What the task asks
Please reproduce the lines below word for word, from the first one through the line containing "Reading right to left, extract", both included.

[Start of section]

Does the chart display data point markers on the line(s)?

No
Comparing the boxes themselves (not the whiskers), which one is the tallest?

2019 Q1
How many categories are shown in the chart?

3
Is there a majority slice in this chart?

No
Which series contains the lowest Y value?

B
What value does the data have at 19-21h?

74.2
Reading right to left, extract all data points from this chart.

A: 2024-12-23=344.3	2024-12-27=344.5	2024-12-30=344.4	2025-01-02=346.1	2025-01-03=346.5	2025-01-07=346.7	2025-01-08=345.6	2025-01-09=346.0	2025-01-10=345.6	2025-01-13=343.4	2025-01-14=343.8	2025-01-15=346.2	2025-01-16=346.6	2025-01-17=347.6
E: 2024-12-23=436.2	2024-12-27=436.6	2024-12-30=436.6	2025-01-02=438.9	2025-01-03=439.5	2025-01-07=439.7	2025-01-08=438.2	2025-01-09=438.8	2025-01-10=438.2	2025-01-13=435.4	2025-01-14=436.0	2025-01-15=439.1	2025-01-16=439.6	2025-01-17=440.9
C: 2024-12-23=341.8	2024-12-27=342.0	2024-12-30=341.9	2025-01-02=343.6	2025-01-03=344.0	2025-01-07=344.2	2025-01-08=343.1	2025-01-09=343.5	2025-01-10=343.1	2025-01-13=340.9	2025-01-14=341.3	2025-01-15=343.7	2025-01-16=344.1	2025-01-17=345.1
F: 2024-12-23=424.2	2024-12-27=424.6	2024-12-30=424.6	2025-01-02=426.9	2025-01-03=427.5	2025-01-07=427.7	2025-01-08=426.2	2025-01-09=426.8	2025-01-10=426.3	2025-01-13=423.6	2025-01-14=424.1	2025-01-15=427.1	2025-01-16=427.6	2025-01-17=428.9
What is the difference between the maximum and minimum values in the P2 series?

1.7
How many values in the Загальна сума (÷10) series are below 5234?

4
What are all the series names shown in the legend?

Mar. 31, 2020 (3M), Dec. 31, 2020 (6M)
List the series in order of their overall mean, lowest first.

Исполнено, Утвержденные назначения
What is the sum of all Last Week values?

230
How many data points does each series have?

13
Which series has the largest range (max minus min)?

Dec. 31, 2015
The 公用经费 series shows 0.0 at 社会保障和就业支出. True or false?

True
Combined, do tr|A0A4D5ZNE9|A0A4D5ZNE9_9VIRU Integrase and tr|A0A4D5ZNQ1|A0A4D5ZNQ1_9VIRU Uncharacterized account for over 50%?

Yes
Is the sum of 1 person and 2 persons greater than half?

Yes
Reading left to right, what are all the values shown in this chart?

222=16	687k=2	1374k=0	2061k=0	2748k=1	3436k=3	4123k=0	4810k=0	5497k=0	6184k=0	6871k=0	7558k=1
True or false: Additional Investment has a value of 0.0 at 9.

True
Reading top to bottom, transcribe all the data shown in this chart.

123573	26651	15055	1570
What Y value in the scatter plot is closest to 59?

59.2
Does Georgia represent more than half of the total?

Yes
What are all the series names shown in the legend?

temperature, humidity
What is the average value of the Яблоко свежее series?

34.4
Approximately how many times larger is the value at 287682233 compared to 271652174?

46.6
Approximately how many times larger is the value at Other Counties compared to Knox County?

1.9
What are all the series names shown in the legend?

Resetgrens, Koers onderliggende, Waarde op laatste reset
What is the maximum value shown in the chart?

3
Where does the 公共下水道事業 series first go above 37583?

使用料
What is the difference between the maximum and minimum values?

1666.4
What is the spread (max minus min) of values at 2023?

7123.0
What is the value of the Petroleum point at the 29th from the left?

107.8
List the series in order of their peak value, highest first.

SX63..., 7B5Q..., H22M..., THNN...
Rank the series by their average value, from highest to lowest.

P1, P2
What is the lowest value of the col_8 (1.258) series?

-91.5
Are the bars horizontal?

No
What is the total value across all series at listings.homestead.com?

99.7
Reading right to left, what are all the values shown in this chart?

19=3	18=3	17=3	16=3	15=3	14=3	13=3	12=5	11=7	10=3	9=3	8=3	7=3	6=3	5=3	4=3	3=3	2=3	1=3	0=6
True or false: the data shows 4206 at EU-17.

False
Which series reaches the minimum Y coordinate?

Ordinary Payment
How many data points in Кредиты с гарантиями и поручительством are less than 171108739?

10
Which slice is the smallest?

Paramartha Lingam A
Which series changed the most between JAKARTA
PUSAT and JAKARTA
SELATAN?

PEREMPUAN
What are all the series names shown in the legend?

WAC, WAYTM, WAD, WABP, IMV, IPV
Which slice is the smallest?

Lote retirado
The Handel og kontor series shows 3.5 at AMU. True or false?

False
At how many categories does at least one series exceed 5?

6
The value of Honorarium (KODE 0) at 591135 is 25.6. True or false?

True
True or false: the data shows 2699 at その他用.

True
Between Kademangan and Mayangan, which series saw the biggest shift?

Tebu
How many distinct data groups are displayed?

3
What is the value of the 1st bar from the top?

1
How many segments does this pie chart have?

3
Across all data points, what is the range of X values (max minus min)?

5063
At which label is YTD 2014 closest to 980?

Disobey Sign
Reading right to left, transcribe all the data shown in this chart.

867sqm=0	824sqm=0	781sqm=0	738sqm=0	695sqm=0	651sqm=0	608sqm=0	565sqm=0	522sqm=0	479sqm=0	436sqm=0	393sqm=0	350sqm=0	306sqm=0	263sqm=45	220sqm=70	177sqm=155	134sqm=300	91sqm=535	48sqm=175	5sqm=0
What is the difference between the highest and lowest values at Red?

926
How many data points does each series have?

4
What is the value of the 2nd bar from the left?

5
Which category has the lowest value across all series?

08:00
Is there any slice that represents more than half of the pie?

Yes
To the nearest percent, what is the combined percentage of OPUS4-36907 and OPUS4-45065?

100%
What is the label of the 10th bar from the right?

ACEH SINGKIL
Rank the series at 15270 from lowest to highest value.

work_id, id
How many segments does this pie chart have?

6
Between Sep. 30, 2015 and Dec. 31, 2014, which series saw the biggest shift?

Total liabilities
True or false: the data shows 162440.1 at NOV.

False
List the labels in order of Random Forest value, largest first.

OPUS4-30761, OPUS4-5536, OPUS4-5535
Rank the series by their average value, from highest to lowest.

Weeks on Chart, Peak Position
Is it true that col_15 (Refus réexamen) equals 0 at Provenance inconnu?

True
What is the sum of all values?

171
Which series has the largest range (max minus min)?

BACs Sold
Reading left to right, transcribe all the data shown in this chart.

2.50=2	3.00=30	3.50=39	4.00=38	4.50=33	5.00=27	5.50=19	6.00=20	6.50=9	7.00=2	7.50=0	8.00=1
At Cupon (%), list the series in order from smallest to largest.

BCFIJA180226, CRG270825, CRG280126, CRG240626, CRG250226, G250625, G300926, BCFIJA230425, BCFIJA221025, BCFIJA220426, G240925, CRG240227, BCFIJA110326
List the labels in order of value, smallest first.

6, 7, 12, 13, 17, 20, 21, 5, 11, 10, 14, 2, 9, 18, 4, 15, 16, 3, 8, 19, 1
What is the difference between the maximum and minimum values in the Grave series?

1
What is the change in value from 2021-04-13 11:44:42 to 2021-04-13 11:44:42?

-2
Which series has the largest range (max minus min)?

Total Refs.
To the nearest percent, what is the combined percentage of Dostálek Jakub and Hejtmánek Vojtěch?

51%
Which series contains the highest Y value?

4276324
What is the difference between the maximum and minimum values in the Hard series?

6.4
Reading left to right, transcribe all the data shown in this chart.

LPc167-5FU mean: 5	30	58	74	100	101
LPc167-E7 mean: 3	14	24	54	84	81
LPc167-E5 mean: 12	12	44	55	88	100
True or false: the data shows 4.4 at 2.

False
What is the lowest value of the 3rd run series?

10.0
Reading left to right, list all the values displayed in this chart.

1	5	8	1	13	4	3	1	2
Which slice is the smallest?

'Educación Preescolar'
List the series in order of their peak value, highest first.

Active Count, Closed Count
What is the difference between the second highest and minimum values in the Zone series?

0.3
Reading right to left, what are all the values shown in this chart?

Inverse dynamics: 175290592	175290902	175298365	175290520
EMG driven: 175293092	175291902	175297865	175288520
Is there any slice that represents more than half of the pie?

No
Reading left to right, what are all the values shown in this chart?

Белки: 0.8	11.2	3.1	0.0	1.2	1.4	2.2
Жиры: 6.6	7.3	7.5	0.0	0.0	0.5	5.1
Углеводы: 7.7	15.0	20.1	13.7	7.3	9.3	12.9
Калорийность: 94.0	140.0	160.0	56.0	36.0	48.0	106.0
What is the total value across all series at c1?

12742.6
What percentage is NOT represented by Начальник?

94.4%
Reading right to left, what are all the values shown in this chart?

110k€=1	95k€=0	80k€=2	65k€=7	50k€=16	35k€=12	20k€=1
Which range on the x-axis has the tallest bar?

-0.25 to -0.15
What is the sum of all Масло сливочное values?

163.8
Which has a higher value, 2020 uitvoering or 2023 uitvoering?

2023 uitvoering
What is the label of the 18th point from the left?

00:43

[End of section]

Result
Does the chart display data point markers on the line(s)?

No
Comparing the boxes themselves (not the whiskers), which one is the tallest?

2019 Q1
How many categories are shown in the chart?

3
Is there a majority slice in this chart?

No
Which series contains the lowest Y value?

B
What value does the data have at 19-21h?

74.2
Reading right to left, extract all data points from this chart.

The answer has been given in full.